Activity list –
1. In the report on the Linked Data summit in Sydney, which two media organizations are named as commercial users of Linked Data?
2. Copy out word for word the part of the report on the Linked Data summit in Sydney starting at "It could, for" and ending at "to realistically use)".

Sad Metadata Kitty is not so sure about the Open World Assumption... prefers Closed and Heated Model
Linking Data in Sydney
By Geoff Browell, Head of Archives Services
I was fortunate to attend the biennial Linked Open Data, Libraries, Archives, Museums summit in early July in Sydney, Australia. I played a very small role in setting it up, as a member of the organising committee. The conference is an opportunity for archivists, librarians, museum curators and information professionals and IT experts to meet and discuss the latest developments in Linked Data among higher education, heritage and ‘memory’ institutions, worldwide. Delegates have the chance to hear about successful (and unsuccessful) projects and take part in targeted discussions on the future of the technology, and encourage new collaborations. The event features the ‘Challenge’ – an open competition for the best application of Linked Data in a cultural setting. The summit adopts the ‘un-conference’ format without pre-prepared papers, at which relevant issues can be aired and debated and sub-groups convened to address specific topics.
View this graph of attendees: https://graphcommons.com/graphs/0f874303-97c2-4e53-abc6-83a13a1a2030
What is Linked Data?
Linked Data is a way of structuring online and other data to improve its accuracy, visibility and connectedness. The technology has been available for more than a decade and has mainly been used by commercial entities such as publishing and media organisations including the BBC and Reuters. For archives, libraries and museums, Linked Data holds the prospect of providing a richer experience for users, better connectivity between pools of data, new ways of cataloguing collections, and improved access for researchers and the public.
It could, for example, provide the means to unlock research data or mix it with other types of data such as maps, or to search digitised content including books and image files and collection metadata. New, more robust, services are currently being developed by international initiatives such as Europeana which should make its adoption by libraries and archives much easier. There remain many challenges, however, and this conference provided the opportunity to explore these.
The conference comprised a mix of quick fire discussions, parallel breakout sessions, 2-minute introductions to interesting projects, and the Challenge entries.
[photo: Work in progress at the LODLAM summit]
Quick fire points from delegates
Need for improved visualisation of data (current visualisations are not scalable or require too much IT input for archivists and librarians to realistically use)
Need to build Linked Data creation and editing into vendor systems (the Step change model which we pursued at King’s Archives in a Jisc-funded project)

Dataset items
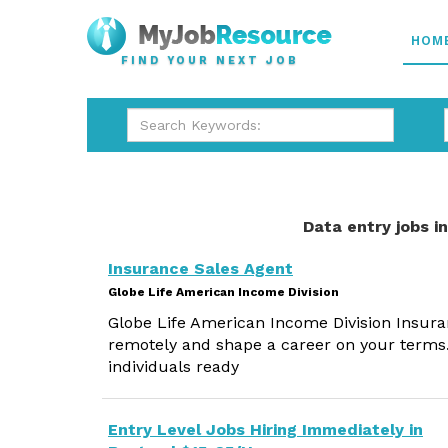
HOM
FIND YOUR NEXT JOB
Data entry jobs i
Insurance Sales Agent
Globe Life American Income Division
Globe Life American Income Division Insura
remotely and shape a career on your terms.
individuals ready
Entry Level Jobs Hiring Immediately in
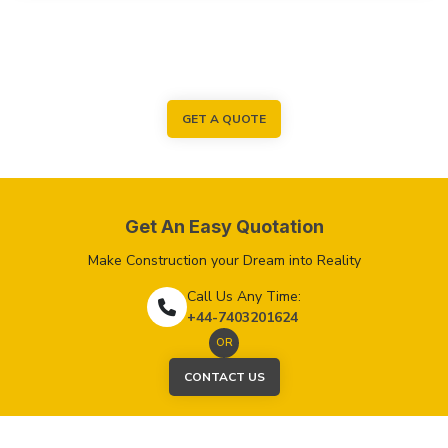
GET A QUOTE
Get An Easy Quotation
Make Construction your Dream into Reality
Call Us Any Time:
+44-7403201624
OR
CONTACT US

Answers by task –
1. The BBC and Reuters.

2.
It could, for example, provide the means to unlock research data or mix it with other types of data such as maps, or to search digitised content including books and image files and collection metadata. New, more robust, services are currently being developed by international initiatives such as Europeana which should make its adoption by libraries and archives much easier. There remain many challenges, however, and this conference provided the opportunity to explore these.
The conference comprised a mix of quick fire discussions, parallel breakout sessions, 2-minute introductions to interesting projects, and the Challenge entries.
[photo: Work in progress at the LODLAM summit]
Quick fire points from delegates
Need for improved visualisation of data (current visualisations are not scalable or require too much IT input for archivists and librarians to realistically use)